Category: MPR

Propagation of Surface Initiated Rolling Contact Fatigue Cracks in Bearing Steel

Surface initiated rolling contact fatigue, leading to a surface failure known as pitting, is a life limiting failure mode in many modern machine elements, particularly rolling element bearings. Most research on rolling contact fatigue considers total life to pitting. Instead, this work studies the growth of rolling contact fatigue cracks before they develop into surface pits in an attempt to better understand crack propagation mechanisms. A triple-contact disc machine was used to perform pitting experiments on bearing steel samples under closely controlled contact conditions in mixed lubrication regime. Crack growth across the specimen surface is monitored and crack propagation rates extracted. The morphology of the generated cracks is observed by preparing sections of cracked specimens at the end of the test. It was found that crack initiation occurred very early in total life, which was attributed to high asperity stresses due to mixed lubrication regime. Total life to pitting was dominated by crack propagation. Results provide direct evidence of two distinct stages of crack growth in rolling contact fatigue: stage 1, within which cracks grow at a slow and relatively steady rate, consumed most of the total life; and stage 2, reached at a critical crack length, within which the propagation rate rapidly increases.
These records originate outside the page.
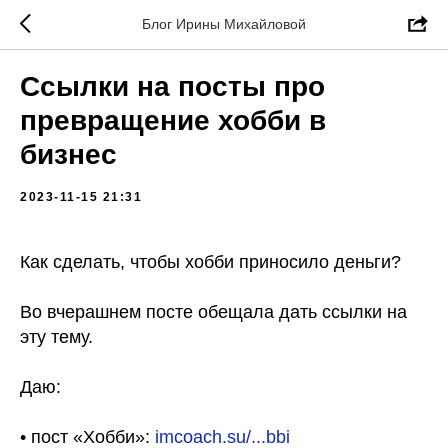
Блог Ирины Михайловой
Ссылки на посты про
превращение хобби в
бизнес
2023-11-15 21:31
Как сделать, чтобы хобби приносило деньги?
Во вчерашнем посте обещала дать ссылки на
эту тему.
Даю:
• пост «Хобби»:
imcoach.su/...bbi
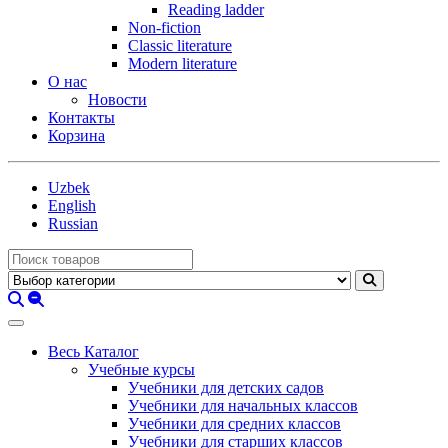
Reading ladder
Non-fiction
Classic literature
Modern literature
О нас
Новости
Контакты
Корзина
Uzbek
English
Russian
Весь Каталог
Учебные курсы
Учебники для детских садов
Учебники для начальных классов
Учебники для средних классов
Учебники для старших классов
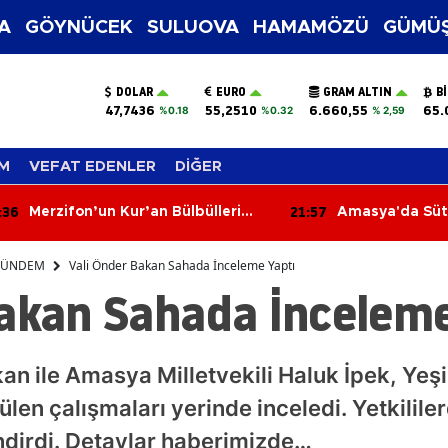
A
GÖYNÜCEK
SULUOVA
HAMAMÖZÜ
GÜMÜŞ
DOLAR
EURO
GRAM ALTIN
B
47,7436
55,2510
6.660,55
65.
%0.18
%0.32
% 2,59
M
VEFAT EDENLER
DİĞER
:57
21:18
Amasya'da Süt Kalitesi Zirveye
Amasya İş Düny
Çıktı!
ÜNDEM
Vali Önder Bakan Sahada İnceleme Yaptı
Bakan Sahada İnceleme
n ile Amasya Milletvekili Haluk İpek, Yeşi
ülen çalışmaları yerinde inceledi. Yetkilile
endirdi. Detaylar haberimizde…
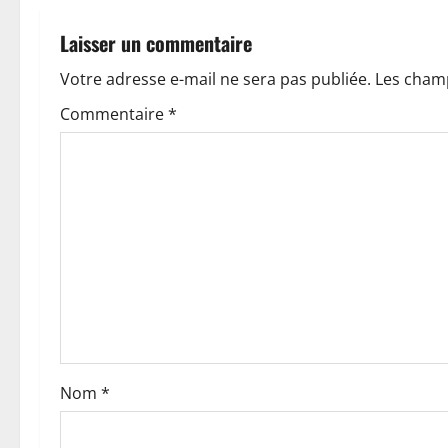
t
Laisser un commentaire
i
Votre adresse e-mail ne sera pas publiée.
Les champ
o
Commentaire
*
n
d
’
a
r
t
Nom
*
i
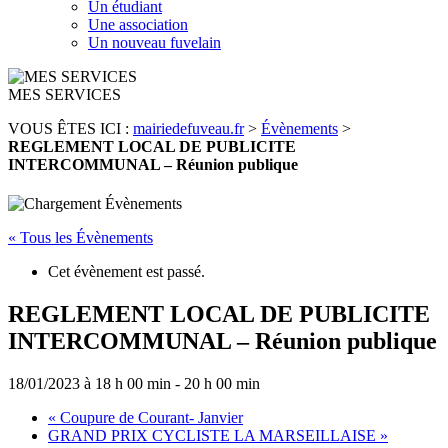
Un étudiant
Une association
Un nouveau fuvelain
MES SERVICES
VOUS ÊTES ICI :
mairiedefuveau.fr
>
Évènements
>
REGLEMENT LOCAL DE PUBLICITE
INTERCOMMUNAL – Réunion publique
« Tous les Évènements
Cet évènement est passé.
REGLEMENT LOCAL DE PUBLICITE
INTERCOMMUNAL – Réunion publique
18/01/2023 à 18 h 00 min
-
20 h 00 min
«
Coupure de Courant- Janvier
GRAND PRIX CYCLISTE LA MARSEILLAISE
»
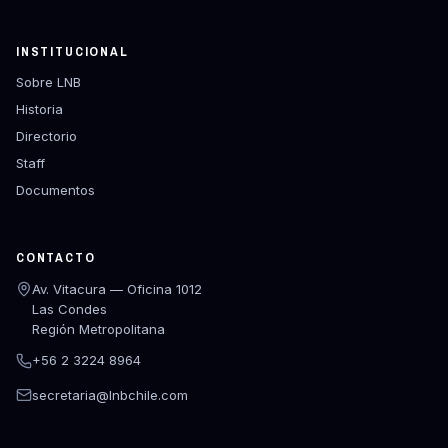
INSTITUCIONAL
Sobre LNB
Historia
Directorio
Staff
Documentos
CONTACTO
Av. Vitacura — Oficina 1012
Las Condes
Región Metropolitana
+56 2 3224 8964
secretaria@lnbchile.com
Contact pressure and crack size were shown to be the main parameters controlling the propagation rate. Results show that crack propagation under rolling contact fatigue follows similar trends to those known to occur in classical fatigue. A log-log plot of measured crack growth rates against the product of maximum contact pressure and the square root of crack length, a parameter describing the applied stress intensity, produces a straight line for stage 2 propagation. This provides the first evidence that growth of hereby-identified stage 2 rolling contact fatigue cracks can be described by a Paris-type power law, where the rate of crack growth across the surface is proportional to the contact pressure raised to a power of approximately 7.5.